L'apport du débat anglo-saxon

 

  On rencontre, au départ, trois conceptions dominantes relatives à la place des minorités culturelles dans les sociétés démocratiques développées : le modèle libéral, qui, d'une part, adopte le schéma du cantonnement des identités collectives à la sphère privée, mais, d'autre part, adopte l'idée d'une neutralité vis-à-vis de toutes les cultures ; le modèle communautarien, qui accorde une grande importance aux contextes collectifs d'appartenance pour l'auto-réalisation des individus, et reconnaît l'expression de toutes les affiliations culturelles, y compris minoritaires. Le modèle franco-républicain, enfin, qui, d'une part, recoupe le modèle libéral pour la séparation des sphères publiques et privées, et, d'autre part, recoupe le modèle communautarien en valorisant la culture dominante. Mais, à la différence de ces deux modèles, le modèle franco-républicain accorde un statut inférieur aux cultures minoritaires, la culture majoritaire demeurant celle de l'intégration à la société.
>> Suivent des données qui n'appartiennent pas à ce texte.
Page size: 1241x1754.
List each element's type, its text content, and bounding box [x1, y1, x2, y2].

  Dans le débat sur la place des minorités culturelles, les apports des  penseurs communautariens peuvent se décliner en trois points : 

   Premièrement, la connaissance par le sujet de sa propre identité, et plus, la reconnaissance de la valeur sociale de sa communauté d'appartenance, constituent des conditions pour un accomplissement authentique et « désaliéné » (non subordonné aux déterminations extérieures - lois du marché ou autres cultures -, substituts « plaqués » sur le sujet ). Cette condition implique une intervention de l'Etat, afin de conforter les contextes sociaux d'appartenance des minorités culturelles.
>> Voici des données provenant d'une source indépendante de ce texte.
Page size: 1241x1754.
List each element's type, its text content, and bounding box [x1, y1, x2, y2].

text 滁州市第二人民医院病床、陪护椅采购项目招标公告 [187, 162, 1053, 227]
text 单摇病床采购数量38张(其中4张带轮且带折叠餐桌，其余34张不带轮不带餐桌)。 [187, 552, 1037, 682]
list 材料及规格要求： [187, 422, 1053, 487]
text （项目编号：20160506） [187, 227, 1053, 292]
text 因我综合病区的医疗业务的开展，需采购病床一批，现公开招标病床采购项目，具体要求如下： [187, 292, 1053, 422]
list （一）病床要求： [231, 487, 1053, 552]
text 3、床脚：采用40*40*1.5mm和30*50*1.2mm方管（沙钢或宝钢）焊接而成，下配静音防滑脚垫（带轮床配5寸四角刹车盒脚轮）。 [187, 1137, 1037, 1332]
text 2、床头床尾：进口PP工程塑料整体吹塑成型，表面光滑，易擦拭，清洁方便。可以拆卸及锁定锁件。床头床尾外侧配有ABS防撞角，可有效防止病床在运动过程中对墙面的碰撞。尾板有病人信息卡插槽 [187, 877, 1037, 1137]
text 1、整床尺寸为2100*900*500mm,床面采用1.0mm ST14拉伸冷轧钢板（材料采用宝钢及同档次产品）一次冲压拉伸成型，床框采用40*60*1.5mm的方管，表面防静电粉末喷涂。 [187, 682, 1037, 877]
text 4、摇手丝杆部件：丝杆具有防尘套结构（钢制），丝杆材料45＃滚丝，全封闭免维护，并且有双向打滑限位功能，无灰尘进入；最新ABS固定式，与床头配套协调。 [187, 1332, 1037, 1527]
   Deuxièmement, point essentiel de l'argumentation, les identités sont évolutives, d'une part, et nul n'est astreint à demeurer consigné au sein de son appartenance, d'autre part. Mais la connaissance par chacun de son identité culturelle, la restitution du lien avec des collectifs d'appartenance, sont indispensables à l'exercice d'un choix sans aliénation. Ainsi peut-on déboucher sur une gamme d'intensités de liens  possibles à la collectivité d'appartenance, allant de l'adhésion totale à la réfutation totale.
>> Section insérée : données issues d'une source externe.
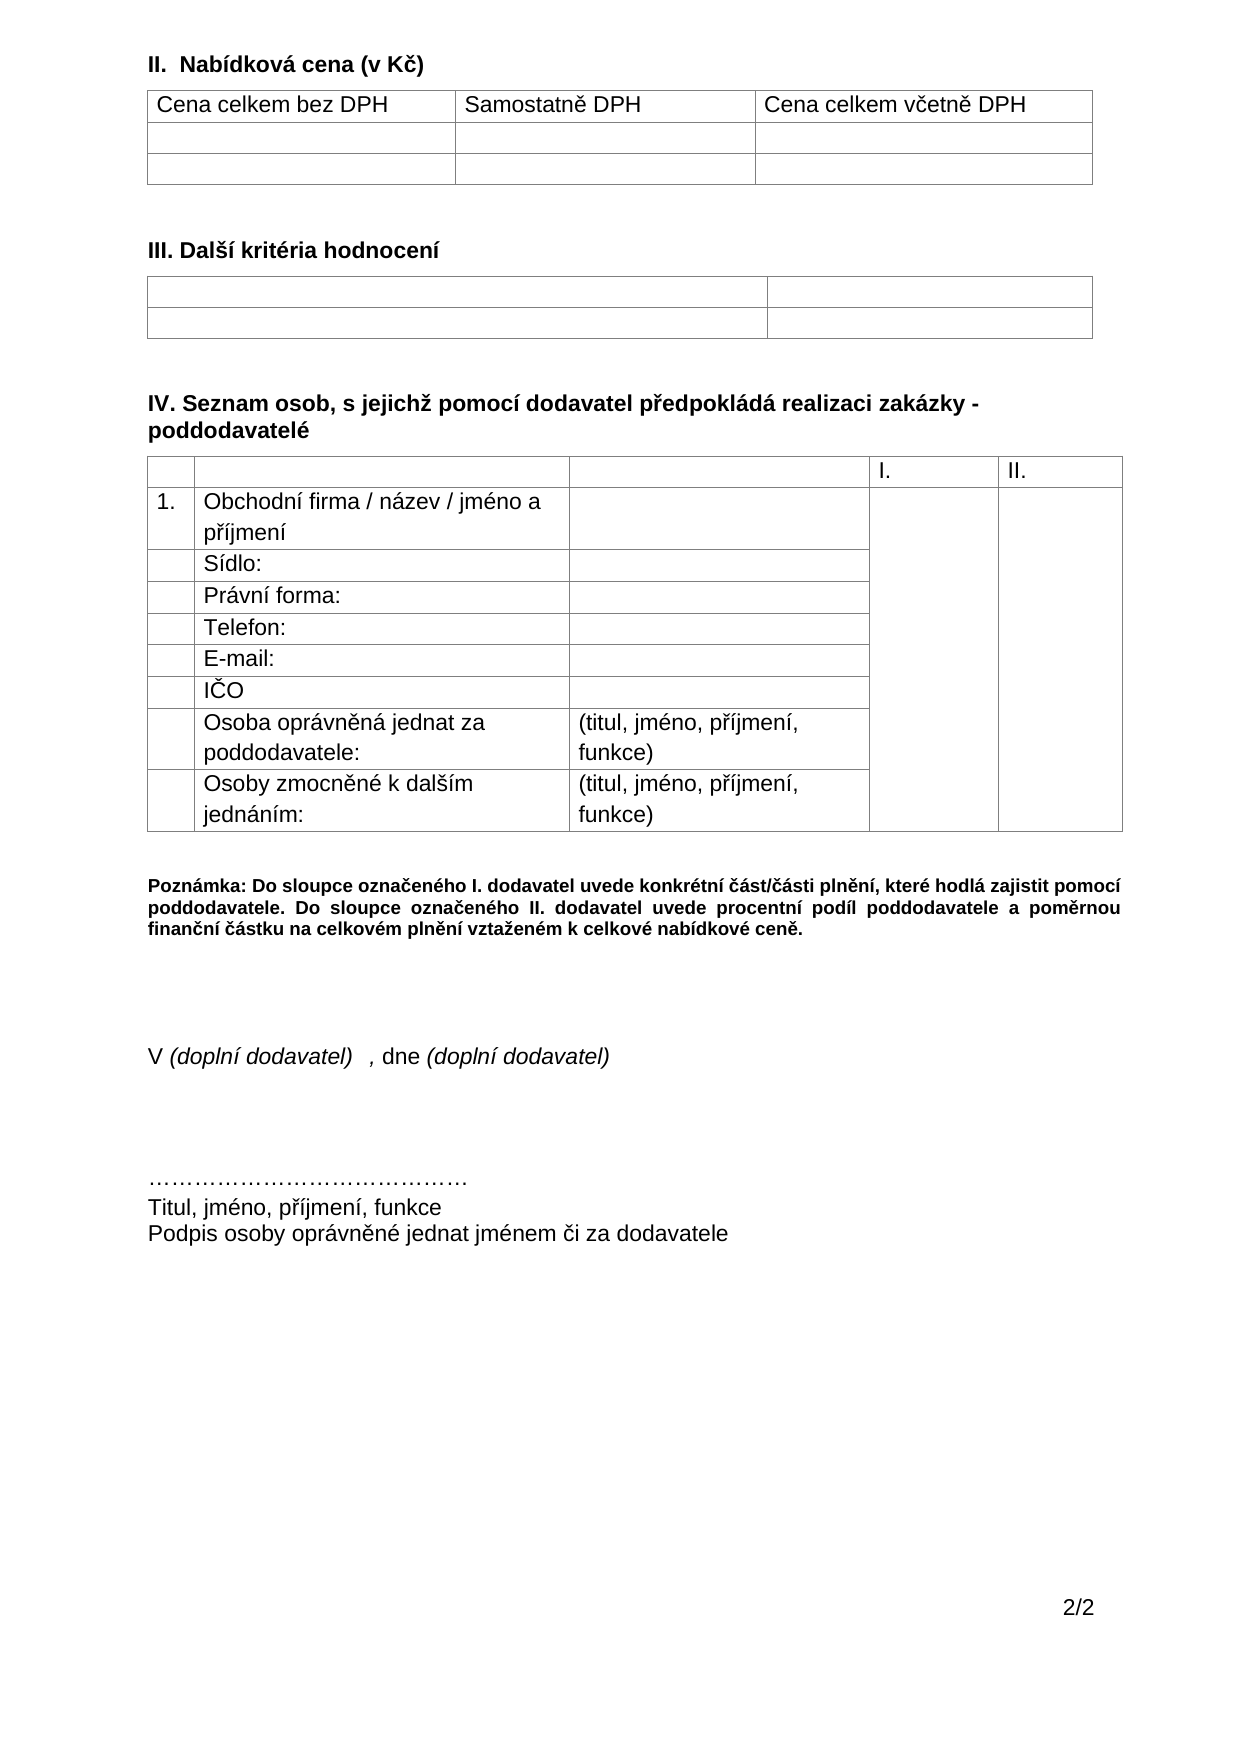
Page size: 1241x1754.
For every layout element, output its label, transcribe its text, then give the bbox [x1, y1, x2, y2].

table_cell (titul, jméno, příjmení, funkce) [570, 770, 869, 831]
table_header Cena celkem včetně DPH [756, 91, 1092, 122]
text III. Další kritéria hodnocení [148, 237, 1093, 263]
table_cell Osoba oprávněná jednat za poddodavatele: [195, 709, 569, 769]
table_cell E-mail: [195, 645, 569, 676]
table_header II. [999, 457, 1122, 487]
table_cell [456, 154, 755, 184]
table_header Samostatně DPH [456, 91, 755, 122]
table_cell [456, 123, 755, 153]
table_cell [570, 488, 869, 549]
table_cell 1. [148, 488, 194, 549]
table_cell [756, 154, 1092, 184]
text II. Nabídková cena (v Kč) [148, 51, 1093, 78]
table_cell [148, 677, 194, 707]
table_cell Telefon: [195, 614, 569, 644]
table_cell IČO [195, 677, 569, 707]
table_cell [768, 308, 1092, 338]
table_header [148, 457, 194, 487]
table_cell Obchodní firma / název / jméno a příjmení [195, 488, 569, 549]
text …………………………………… [148, 1164, 1093, 1190]
table_cell [148, 645, 194, 676]
table_header [148, 277, 767, 307]
table_cell Sídlo: [195, 550, 569, 581]
text IV. Seznam osob, s jejichž pomocí dodavatel předpokládá realizaci zakázky - poddodavatelé [148, 390, 1093, 443]
table_cell [756, 123, 1092, 153]
table_header [195, 457, 569, 487]
table_cell (titul, jméno, příjmení, funkce) [570, 709, 869, 769]
table_cell [570, 582, 869, 612]
text Podpis osoby oprávněné jednat jménem či za dodavatele [148, 1220, 1093, 1247]
table_cell [570, 677, 869, 707]
table_header [768, 277, 1092, 307]
table_cell [870, 488, 998, 831]
table_header [570, 457, 869, 487]
text V (doplní dodavatel) , dne (doplní dodavatel) [148, 1043, 1093, 1069]
text Poznámka: Do sloupce označeného I. dodavatel uvede konkrétní část/části plnění, které hodlá zajistit pomocí poddodavatele. Do sloupce označeného II. dodavatel uvede procentní podíl poddodavatele a poměrnou finanční částku na celkovém plnění vztaženém k celkové nabídkové ceně. [148, 875, 1122, 940]
table_header I. [870, 457, 998, 487]
table_cell [570, 550, 869, 581]
table_cell [148, 550, 194, 581]
text Titul, jméno, příjmení, funkce [148, 1194, 1093, 1220]
table_cell [148, 709, 194, 769]
table_cell [570, 645, 869, 676]
table_cell [148, 770, 194, 831]
table_cell [148, 614, 194, 644]
table_cell [148, 123, 455, 153]
table_cell Osoby zmocněné k dalším jednáním: [195, 770, 569, 831]
table_header Cena celkem bez DPH [148, 91, 455, 122]
table_cell [148, 154, 455, 184]
table_cell [148, 308, 767, 338]
table_cell [570, 614, 869, 644]
table_cell [148, 582, 194, 612]
table_cell [999, 488, 1122, 831]
table_cell Právní forma: [195, 582, 569, 612]
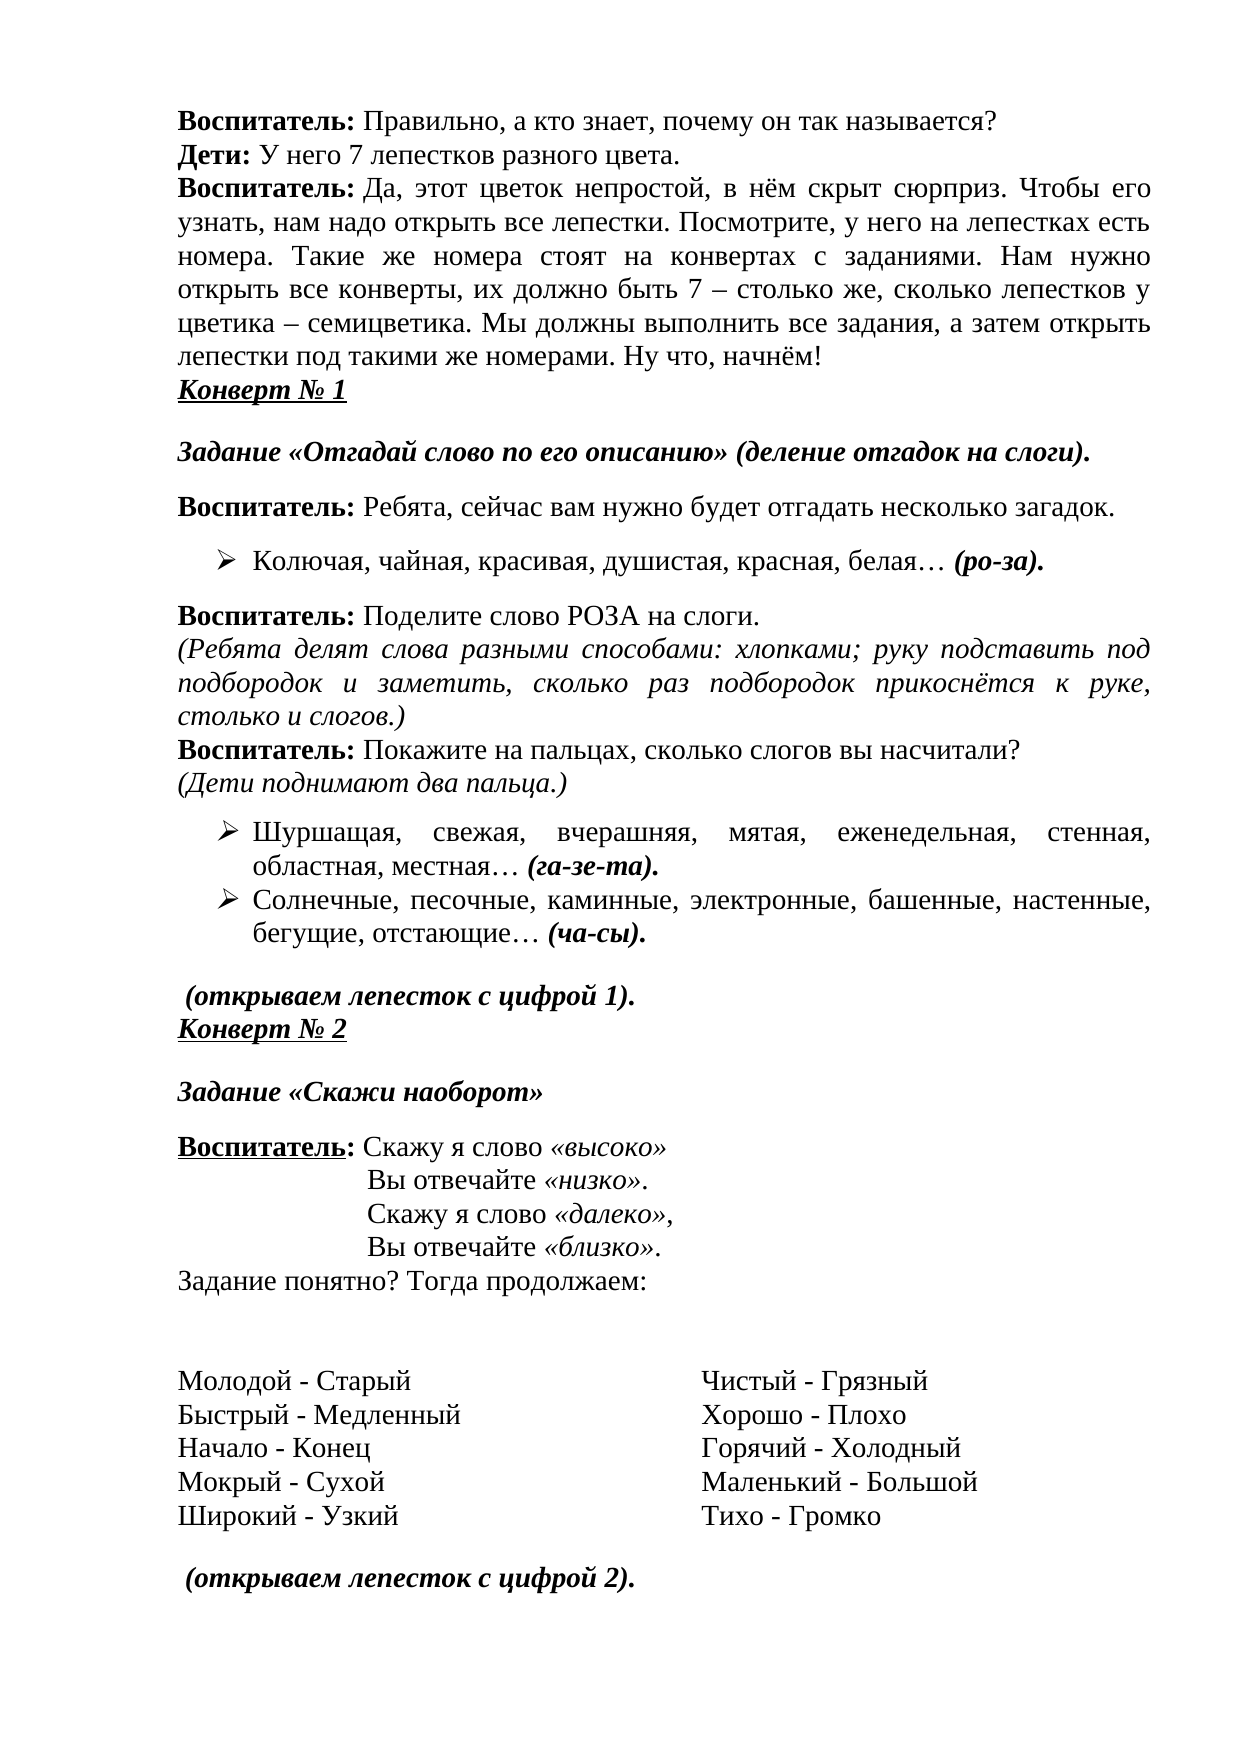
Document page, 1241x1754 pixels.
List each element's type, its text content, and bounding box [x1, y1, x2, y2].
   Troisièmement enfin, le lien social souhaitable pour les penseurs communautariens  n'est ni celui des libéraux (dont le modèle d'adhésion aux valeurs communes est jugé par trop individualiste), ni celui prôné par le « franco-républicanisme » (qui imposent à tous les valeurs majoritaires). Le modèle proposé inclut les valeurs des cultures minoritaires (sauf si elles  contredisent  les acquis des sociétés démocratiques), au sein d'un collectif commun de valeurs nationales. Ce qui implique le respect et même la promotion d'un véritable pluralisme culturel.

 

  Par ailleurs, on assiste à la suite des travaux de John Rawls, à la constitution d'une nouvelle branche du libéralisme philosophique, qui, tout en maintenant l'idée du primat de l'autonomie individuelle comme horizon de la pensée politique, accorde une grande importance aux valeur collectives, d'une part, et à l'intervention de l'Etat pour rétablir une certaine justice sociale, d'autre part. Ainsi, un auteur de cette mouvance comme Will Kymlicka aboutit-il aux mêmes conclusions que les penseurs communautariens, à partir de considérations de justice appliquées à la reconnaissance des identités collective. Mais cet auteur ajoute que les conditions sont réunies, dans les sociétés démocratiques avancées, pour une reconnaissance des identités collectives. En particulier, même s'il existe des groupuscules marginaux non démocratiques au sein de ces collectivités, la tendance générale est l'acceptation des acquis des droits de l'homme et de la démocratie. A cette condition absolue posée par Kymlicka pour une « discrimination positive » dans l'ordre culturel en faveur des minorités en déficit de reconnaissance, le philosophe canadien en ajoute une autre : le respect de l'autonomie individuelle garanti par la loi ; et, en conséquence, l'illégalité de toute velléité de la part d'une collectivité culturelle d'imposer à un individu une identité non désirée.

 



[1] Résumé d'une présentation des spécificités des différents modèles d'intégration culturelle en présence. Voir Simon Wuhl, L'égalité. Nouveaux débats, PUF, 2002, pp. 267 à 290.